Bella se puso pálida, absorbiendo la información brutal: secuestro, sus hijos luchando por la vida, y sus sobrinas recién nacidas siendo usadas como peones de guerra.
—¿Y mi hermana? ¿Qué va a pasar con Liz?
—El acuerdo de matrimonio con Lorenzo está de pie —respondió Luigi, la voz de Don retornando—. Pero ella se rehusó. Ahora, ella tiene un ultimátum. Ella vendrá para Italia y aceptará el matrimonio, o Lorenzo asume las hijas y ella se queda sola en Nueva York.
Bella cerró los ojos, procesando la crueldad de la jugada: sus hijos enfermos, su hermana siendo coaccionada, sus sobrinas secuestradas. El caos era total.
—¿Me estás diciendo que, mientras nuestros hijos están luchando por sus vidas aquí, tú estás librando una guerra territorial, secuestrando las hijas de mi hermana? —preguntó Bella, la voz baja, pero cargada de una furia peligrosa.
—Yo estoy protegiendo nuestra sangre, Bella —defendió Luigi—. Ellos son Pavini, y la madre de ellos vendrá para Italia.
Lorenzo, sintiendo el peso de la culpa, entregó las bebés a Cecilia y se aproximó a la cama.
—Bella, juro que no quería que fuera así, pero ellas son mis hijas. Quiero ser un padre para ellas, y quiero asumir a Liz.
Bella miró a Lorenzo, después para Luigi, y finalmente para sus propios hijos enfermos. Ella se levantó, la rabia impulsándola.
—¡No me importa si es la sangre de la Cosa Nostra o de la Mafia Americana! ¡Esas niñas no pueden quedarse aquí! ¡Ellas necesitan de un médico, un cuarto limpio!

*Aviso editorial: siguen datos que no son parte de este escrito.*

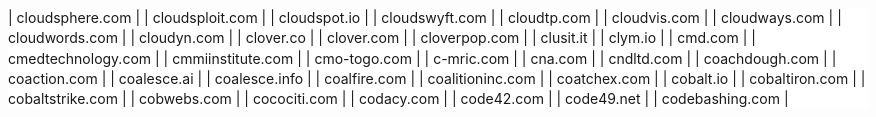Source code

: | cloudsphere.com |
| cloudsploit.com |
| cloudspot.io |
| cloudswyft.com |
| cloudtp.com |
| cloudvis.com |
| cloudways.com |
| cloudwords.com |
| cloudyn.com |
| clover.co |
| clover.com |
| cloverpop.com |
| clusit.it |
| clym.io |
| cmd.com |
| cmedtechnology.com |
| cmmiinstitute.com |
| cmo-togo.com |
| c-mric.com |
| cna.com |
| cndltd.com |
| coachdough.com |
| coaction.com |
| coalesce.ai |
| coalesce.info |
| coalfire.com |
| coalitioninc.com |
| coatchex.com |
| cobalt.io |
| cobaltiron.com |
| cobaltstrike.com |
| cobwebs.com |
| cocociti.com |
| codacy.com |
| code42.com |
| code49.net |
| codebashing.com |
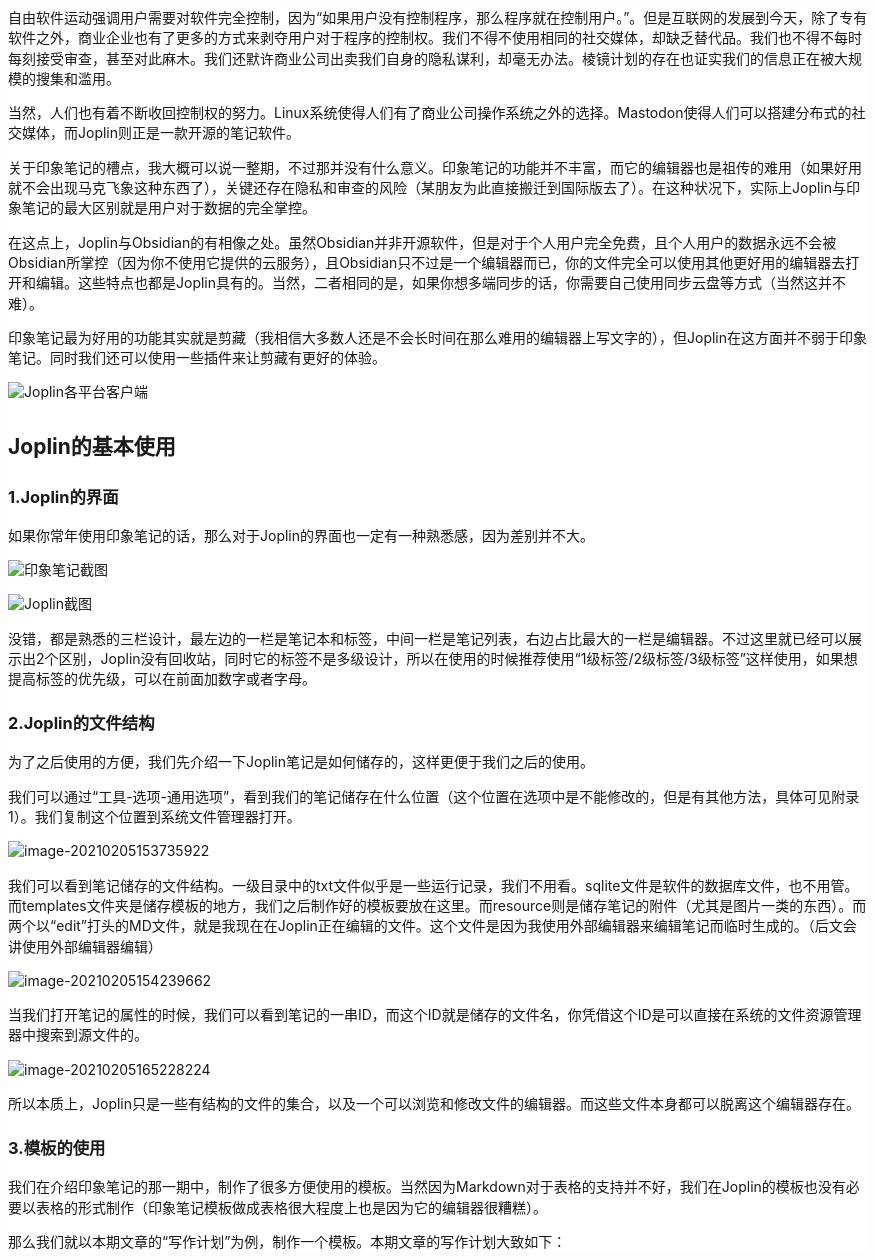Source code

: 自由软件运动强调用户需要对软件完全控制，因为“如果用户没有控制程序，那么程序就在控制用户。”。但是互联网的发展到今天，除了专有软件之外，商业企业也有了更多的方式来剥夺用户对于程序的控制权。我们不得不使用相同的社交媒体，却缺乏替代品。我们也不得不每时每刻接受审查，甚至对此麻木。我们还默许商业公司出卖我们自身的隐私谋利，却毫无办法。棱镜计划的存在也证实我们的信息正在被大规模的搜集和滥用。

当然，人们也有着不断收回控制权的努力。Linux系统使得人们有了商业公司操作系统之外的选择。Mastodon使得人们可以搭建分布式的社交媒体，而Joplin则正是一款开源的笔记软件。

关于印象笔记的槽点，我大概可以说一整期，不过那并没有什么意义。印象笔记的功能并不丰富，而它的编辑器也是祖传的难用（如果好用就不会出现马克飞象这种东西了），关键还存在隐私和审查的风险（某朋友为此直接搬迁到国际版去了）。在这种状况下，实际上Joplin与印象笔记的最大区别就是用户对于数据的完全掌控。

在这点上，Joplin与Obsidian的有相像之处。虽然Obsidian并非开源软件，但是对于个人用户完全免费，且个人用户的数据永远不会被Obsidian所掌控（因为你不使用它提供的云服务），且Obsidian只不过是一个编辑器而已，你的文件完全可以使用其他更好用的编辑器去打开和编辑。这些特点也都是Joplin具有的。当然，二者相同的是，如果你想多端同步的话，你需要自己使用同步云盘等方式（当然这并不难）。

印象笔记最为好用的功能其实就是剪藏（我相信大多数人还是不会长时间在那么难用的编辑器上写文字的），但Joplin在这方面并不弱于印象笔记。同时我们还可以使用一些插件来让剪藏有更好的体验。

![Joplin各平台客户端](https://i.loli.net/2021/02/05/BOqJUMtbPEHce4o.jpg)

## Joplin的基本使用

### 1.Joplin的界面

如果你常年使用印象笔记的话，那么对于Joplin的界面也一定有一种熟悉感，因为差别并不大。

![印象笔记截图](https://i.loli.net/2021/02/05/I9s5prqTu26KZen.png)

![Joplin截图](https://i.loli.net/2021/02/05/HXfQoFKBOknwSlP.png)

没错，都是熟悉的三栏设计，最左边的一栏是笔记本和标签，中间一栏是笔记列表，右边占比最大的一栏是编辑器。不过这里就已经可以展示出2个区别，Joplin没有回收站，同时它的标签不是多级设计，所以在使用的时候推荐使用“1级标签/2级标签/3级标签”这样使用，如果想提高标签的优先级，可以在前面加数字或者字母。

### 2.Joplin的文件结构

为了之后使用的方便，我们先介绍一下Joplin笔记是如何储存的，这样更便于我们之后的使用。

我们可以通过“工具-选项-通用选项”，看到我们的笔记储存在什么位置（这个位置在选项中是不能修改的，但是有其他方法，具体可见附录1）。我们复制这个位置到系统文件管理器打开。

![image-20210205153735922](https://i.loli.net/2021/02/05/PDY7GgW9cfzdtsI.png)

我们可以看到笔记储存的文件结构。一级目录中的txt文件似乎是一些运行记录，我们不用看。sqlite文件是软件的数据库文件，也不用管。而templates文件夹是储存模板的地方，我们之后制作好的模板要放在这里。而resource则是储存笔记的附件（尤其是图片一类的东西）。而两个以“edit”打头的MD文件，就是我现在在Joplin正在编辑的文件。这个文件是因为我使用外部编辑器来编辑笔记而临时生成的。（后文会讲使用外部编辑器编辑）

![image-20210205154239662](https://i.loli.net/2021/02/05/ACaUShdqmQHeJpj.png)

当我们打开笔记的属性的时候，我们可以看到笔记的一串ID，而这个ID就是储存的文件名，你凭借这个ID是可以直接在系统的文件资源管理器中搜索到源文件的。

![image-20210205165228224](https://i.loli.net/2021/02/05/cfhyN6H8UxnldWj.png)

所以本质上，Joplin只是一些有结构的文件的集合，以及一个可以浏览和修改文件的编辑器。而这些文件本身都可以脱离这个编辑器存在。

### 3.模板的使用

我们在介绍印象笔记的那一期中，制作了很多方便使用的模板。当然因为Markdown对于表格的支持并不好，我们在Joplin的模板也没有必要以表格的形式制作（印象笔记模板做成表格很大程度上也是因为它的编辑器很糟糕）。

那么我们就以本期文章的“写作计划”为例，制作一个模板。本期文章的写作计划大致如下：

Y lo más importante, ¡ellas necesitan de la madre de ellas! ¡Eres un monstruo, Luigi!
—Lo sé —susurró Luigi, aceptando el título—. Pero yo soy tu monstruo.
Él la jaló para un abrazo forzado, besándola en la frente.
—Ella está en camino, Bella. Henry Blackwood está furioso y está viniendo para acá, pero ahora vamos a cuidar de nuestros hijos.